G.Saray, Antalya'ya maç boyunca bir kez ciddi pozisyon verdi, onda da Semih'in gollük şutunu Aykut çıkardı. Berk İsmail'in pozisyonu ise Galatasaray'ın gole en çok yaklaştığı andı.
Mancini tüm takıma öyle bir özgüven aşılamış ki gençler, bu güven ciddiyeti içinde egoistçe davranmadan, şımarmadan ve takım oyununa sadık kalarak Antalya ile kafa kafaya oynadılar.

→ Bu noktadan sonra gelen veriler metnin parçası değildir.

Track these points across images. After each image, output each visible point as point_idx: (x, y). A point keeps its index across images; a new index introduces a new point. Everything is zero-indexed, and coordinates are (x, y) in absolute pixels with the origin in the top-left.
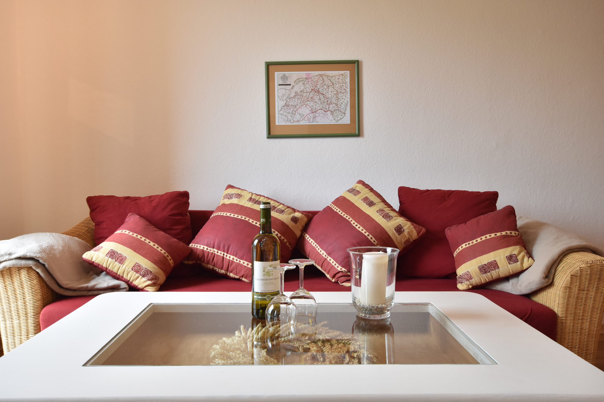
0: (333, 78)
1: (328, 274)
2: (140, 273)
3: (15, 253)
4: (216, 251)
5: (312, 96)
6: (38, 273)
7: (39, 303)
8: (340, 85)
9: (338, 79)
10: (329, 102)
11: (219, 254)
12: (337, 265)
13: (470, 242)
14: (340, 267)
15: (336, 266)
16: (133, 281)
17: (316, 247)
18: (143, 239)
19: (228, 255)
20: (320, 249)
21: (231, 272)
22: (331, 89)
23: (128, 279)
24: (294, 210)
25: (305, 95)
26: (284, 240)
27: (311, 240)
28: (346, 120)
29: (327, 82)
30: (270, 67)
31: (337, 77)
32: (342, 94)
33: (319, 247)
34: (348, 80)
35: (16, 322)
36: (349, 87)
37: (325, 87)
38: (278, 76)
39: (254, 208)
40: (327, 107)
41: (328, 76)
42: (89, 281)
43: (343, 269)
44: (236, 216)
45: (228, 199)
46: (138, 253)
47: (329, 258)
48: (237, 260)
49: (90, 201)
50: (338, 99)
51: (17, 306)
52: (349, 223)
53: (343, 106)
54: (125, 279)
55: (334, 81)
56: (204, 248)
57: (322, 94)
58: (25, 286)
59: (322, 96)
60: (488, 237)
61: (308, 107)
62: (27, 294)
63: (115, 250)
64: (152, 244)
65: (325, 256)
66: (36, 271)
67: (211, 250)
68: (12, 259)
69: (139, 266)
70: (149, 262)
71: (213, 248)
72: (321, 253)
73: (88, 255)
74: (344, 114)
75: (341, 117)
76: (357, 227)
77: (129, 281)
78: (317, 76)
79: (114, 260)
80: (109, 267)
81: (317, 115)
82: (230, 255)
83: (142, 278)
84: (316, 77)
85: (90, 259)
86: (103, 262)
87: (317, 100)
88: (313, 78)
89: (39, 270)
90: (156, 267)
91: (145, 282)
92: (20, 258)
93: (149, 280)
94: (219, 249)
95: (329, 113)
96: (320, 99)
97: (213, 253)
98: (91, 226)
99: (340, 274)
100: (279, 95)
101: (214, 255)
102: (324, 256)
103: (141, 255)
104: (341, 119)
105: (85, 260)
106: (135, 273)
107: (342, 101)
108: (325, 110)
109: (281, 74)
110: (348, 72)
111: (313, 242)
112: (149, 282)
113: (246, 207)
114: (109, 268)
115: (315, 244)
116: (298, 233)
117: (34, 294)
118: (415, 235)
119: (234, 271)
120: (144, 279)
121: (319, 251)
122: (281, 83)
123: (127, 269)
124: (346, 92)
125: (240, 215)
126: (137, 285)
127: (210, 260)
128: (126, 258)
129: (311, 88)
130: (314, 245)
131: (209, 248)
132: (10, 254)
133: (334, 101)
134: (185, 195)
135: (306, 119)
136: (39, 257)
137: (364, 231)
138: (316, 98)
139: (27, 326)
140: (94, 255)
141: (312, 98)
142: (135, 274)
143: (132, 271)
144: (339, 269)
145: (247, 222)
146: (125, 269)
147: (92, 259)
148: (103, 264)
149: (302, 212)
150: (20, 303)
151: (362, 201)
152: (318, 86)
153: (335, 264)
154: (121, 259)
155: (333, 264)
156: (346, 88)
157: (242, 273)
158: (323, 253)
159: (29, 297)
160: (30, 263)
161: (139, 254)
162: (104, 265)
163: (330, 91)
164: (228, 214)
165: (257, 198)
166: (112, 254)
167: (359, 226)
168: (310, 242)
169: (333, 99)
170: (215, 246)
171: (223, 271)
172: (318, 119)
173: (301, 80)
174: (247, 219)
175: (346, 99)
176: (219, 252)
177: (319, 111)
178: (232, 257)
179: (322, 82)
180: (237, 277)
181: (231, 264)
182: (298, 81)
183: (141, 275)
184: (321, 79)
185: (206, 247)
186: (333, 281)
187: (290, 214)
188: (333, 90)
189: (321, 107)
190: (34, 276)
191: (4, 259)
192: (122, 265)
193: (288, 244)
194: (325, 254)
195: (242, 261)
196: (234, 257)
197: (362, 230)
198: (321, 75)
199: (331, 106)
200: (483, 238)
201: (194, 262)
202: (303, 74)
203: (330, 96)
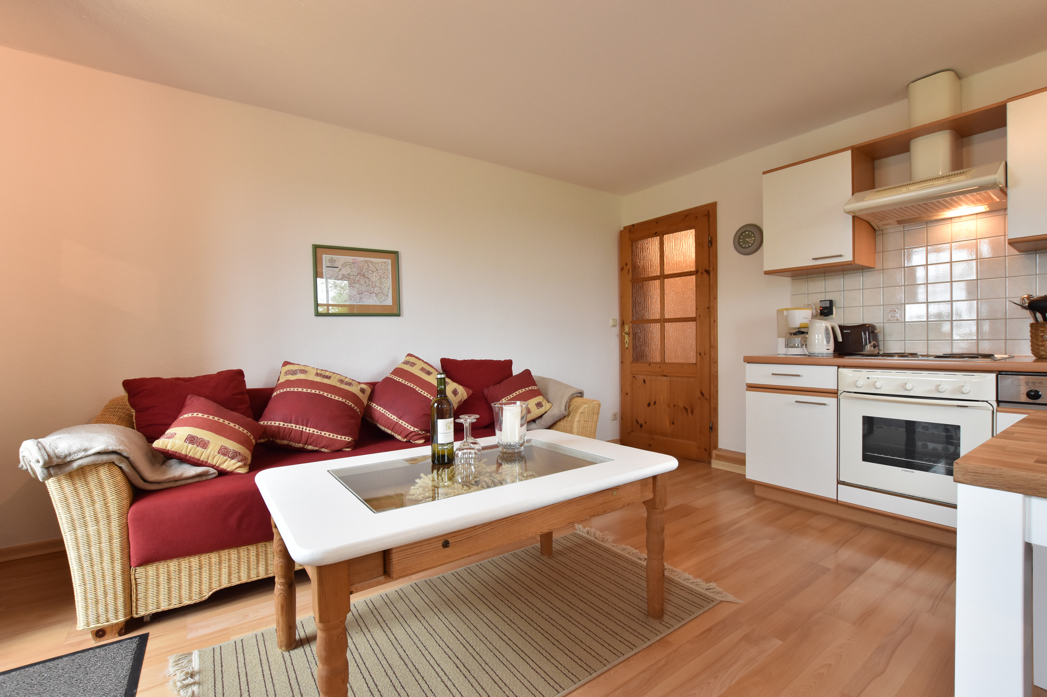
0: (377, 265)
1: (399, 435)
2: (228, 455)
3: (91, 448)
4: (294, 425)
5: (358, 279)
6: (120, 468)
7: (126, 502)
8: (383, 271)
9: (382, 265)
10: (373, 285)
11: (297, 428)
12: (410, 426)
13: (508, 397)
14: (412, 428)
15: (408, 428)
16: (220, 464)
17: (385, 413)
18: (221, 420)
19: (308, 429)
20: (391, 415)
21: (310, 445)
22: (375, 274)
23: (214, 464)
24: (359, 383)
25: (352, 277)
26: (357, 409)
27: (379, 408)
28: (389, 302)
29: (372, 267)
30: (318, 250)
31: (380, 264)
32: (385, 279)
33: (388, 413)
34: (390, 267)
35: (92, 529)
36: (390, 273)
37: (370, 272)
38: (326, 258)
39: (325, 382)
40: (372, 290)
41: (372, 262)
42: (164, 473)
43: (416, 429)
44: (309, 391)
45: (292, 375)
46: (220, 435)
47: (401, 421)
48: (317, 432)
49: (127, 384)
50: (381, 283)
51: (94, 510)
52: (414, 390)
53: (386, 289)
54: (210, 464)
55: (377, 268)
56: (279, 424)
57: (368, 278)
58: (106, 485)
59: (367, 280)
60: (521, 392)
61: (355, 289)
62: (108, 494)
63: (194, 434)
64: (232, 425)
65: (397, 420)
66: (118, 466)
67: (288, 426)
68: (90, 455)
69: (226, 448)
70: (235, 443)
71: (291, 423)
72: (392, 418)
73: (161, 443)
74: (387, 296)
75: (385, 299)
76: (422, 393)
77: (215, 465)
78: (362, 261)
79: (195, 445)
80: (189, 453)
81: (363, 296)
82: (310, 428)
83: (230, 460)
84: (361, 263)
85: (164, 448)
86: (181, 450)
87: (362, 283)
88: (359, 263)
89: (123, 466)
90: (243, 447)
91: (235, 464)
92: (99, 453)
93: (239, 461)
94: (297, 423)
95: (374, 295)
96: (365, 282)
97: (290, 428)
98: (120, 414)
99: (413, 434)
100: (327, 276)
101: (291, 430)
102: (395, 420)
103: (225, 437)
104: (384, 300)
105: (156, 450)
106: (222, 456)
107: (385, 285)
108: (370, 292)
109: (329, 257)
110: (390, 260)
111: (382, 409)
112: (240, 464)
113: (316, 382)
114: (190, 455)
115: (384, 410)
116: (365, 402)
117: (118, 493)
118: (465, 396)
119: (314, 443)
120: (233, 461)
121: (389, 416)
122: (329, 265)
123: (212, 453)
124: (388, 277)
125: (314, 389)
126: (225, 468)
127: (286, 435)
128: (209, 442)
129: (357, 272)
130: (383, 412)
131: (285, 424)
132: (85, 450)
133: (378, 285)
134: (240, 373)
135: (353, 299)
136: (123, 450)
137: (429, 395)
138: (362, 281)
139: (110, 530)
140: (168, 443)
141: (358, 281)
142: (223, 458)
143: (219, 455)
144: (412, 429)
145: (322, 396)
146: (210, 453)
147: (166, 447)
148: (181, 451)
149: (366, 384)
150: (99, 506)
151: (420, 371)
152: (364, 271)
153: (408, 426)
154: (204, 444)
155: (406, 426)
156: (388, 274)
157: (323, 444)
158: (394, 418)
159: (112, 498)
160: (113, 457)
161: (222, 436)
162: (183, 452)
163: (374, 275)
164: (300, 390)
165: (323, 373)
166: (191, 439)
167: (423, 391)
168: (378, 409)
169: (377, 282)
170: (293, 422)
171: (301, 445)
172: (364, 300)
173: (347, 264)
174: (321, 393)
175: (388, 283)
176: (298, 426)
177: (365, 293)
178: (312, 430)
179: (367, 267)
180: (315, 448)
181: (311, 437)
182: (345, 265)
183: (229, 457)
184: (366, 264)
185: (282, 424)
186: (405, 440)
187: (357, 386)
188: (377, 275)
189: (366, 289)
190: (117, 471)
191: (79, 457)
192: (205, 450)
193: (359, 413)
194: (396, 418)
195: (323, 433)
196: (314, 430)
197: (427, 395)
198: (366, 262)
199: (375, 289)
200: (517, 393)
201: (267, 439)
202: (350, 259)
203: (374, 280)
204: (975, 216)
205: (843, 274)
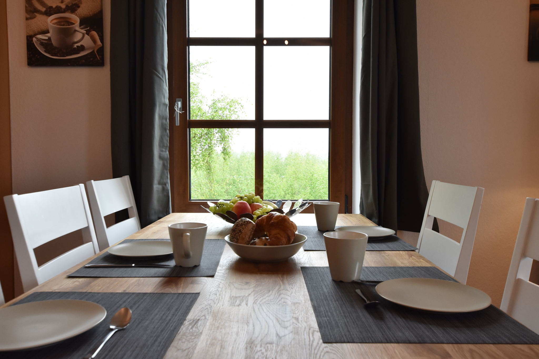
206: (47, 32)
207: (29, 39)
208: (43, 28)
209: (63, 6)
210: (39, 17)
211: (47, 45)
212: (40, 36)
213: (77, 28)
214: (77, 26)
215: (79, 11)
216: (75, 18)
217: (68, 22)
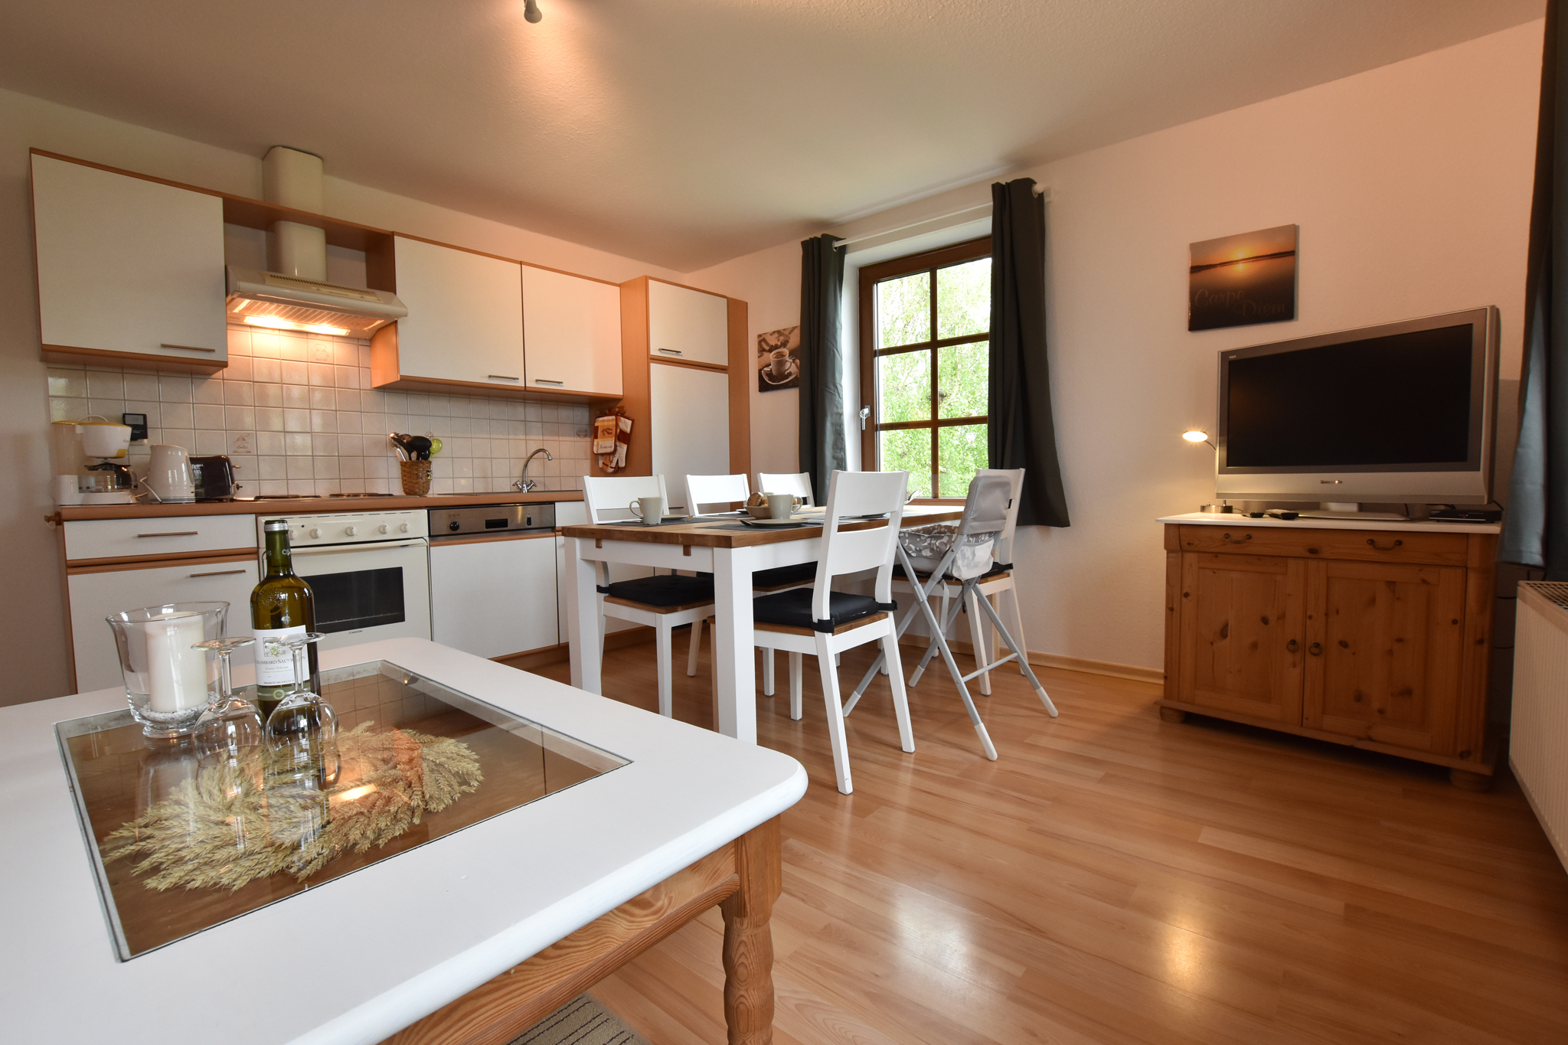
204: (331, 338)
205: (158, 376)
206: (770, 365)
207: (760, 371)
208: (768, 362)
209: (779, 344)
210: (766, 354)
211: (770, 375)
212: (766, 369)
213: (787, 359)
214: (787, 358)
215: (789, 345)
216: (786, 351)
217: (781, 355)
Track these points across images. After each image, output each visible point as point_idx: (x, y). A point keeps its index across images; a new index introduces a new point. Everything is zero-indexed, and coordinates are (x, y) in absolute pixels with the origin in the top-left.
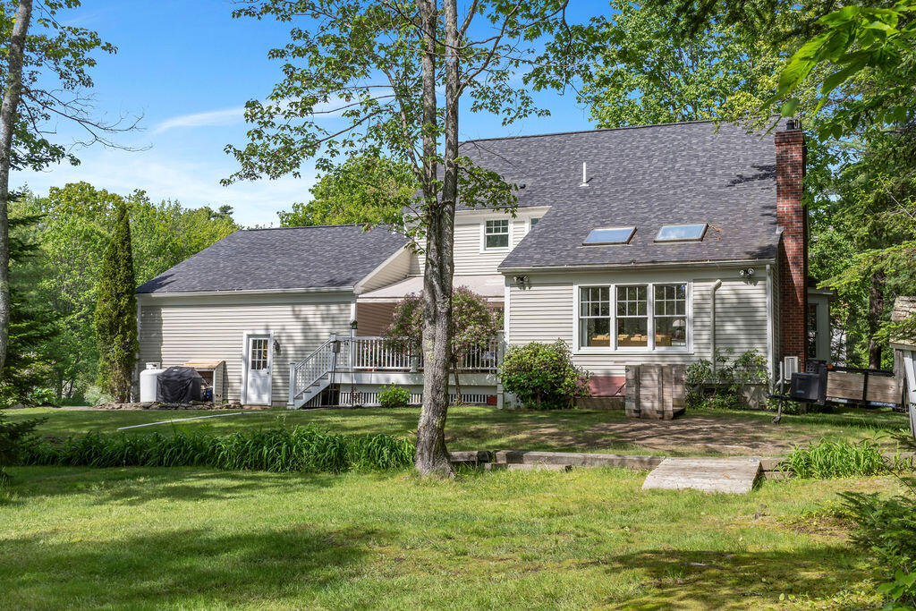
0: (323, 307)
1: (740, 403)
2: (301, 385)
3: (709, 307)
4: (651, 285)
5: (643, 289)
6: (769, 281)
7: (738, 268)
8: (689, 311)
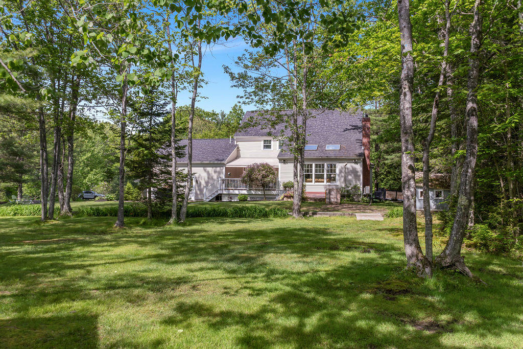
0: (214, 168)
1: (353, 200)
2: (208, 194)
3: (343, 171)
4: (326, 164)
5: (323, 165)
6: (362, 163)
7: (352, 159)
8: (337, 172)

Mancini'nin gençlere güvenmesi güzel bir davranıştı ve boşa çıkmadı. Ancak Mancini grubun son maçında lider olmayı yeterince kafaya takmamış. Maç oynanırken diğer karşılaşma ile ilgili bilgi edinmemiş. Şimdi G.Saray'ın yarı finaldeki rakibi Bursa olacak. Ligde şampiyonluğu kovalarken, Bursa ile kupada iki maç oynamak doğru mu acaba? Çünkü statü gereği ilk maç İstanbul'da, rövanşı Bursa'da. G.Saray Bursa'ya 6 gol attı. Bu rakibi strese soktu. Dilerim Mancini aklına getirmediği bu ayrıntı nedeniyle grubu lider bitirmemenin sıkıntılarını ve gerilimini yaşamaz. Çünkü Bursa ağır yenilginin rövanşını kupada almaya çalışacaktır.
25 Ağustos'tan bu yana sakatlıkla uğraşan Hamit geri döndü. Oyuna girdiğinde fiziksel zafiyet olduğunu gördüm ama isteği ve iştahı üst düzeydeydi. Hamit yeni bir transfer gibi gelecek.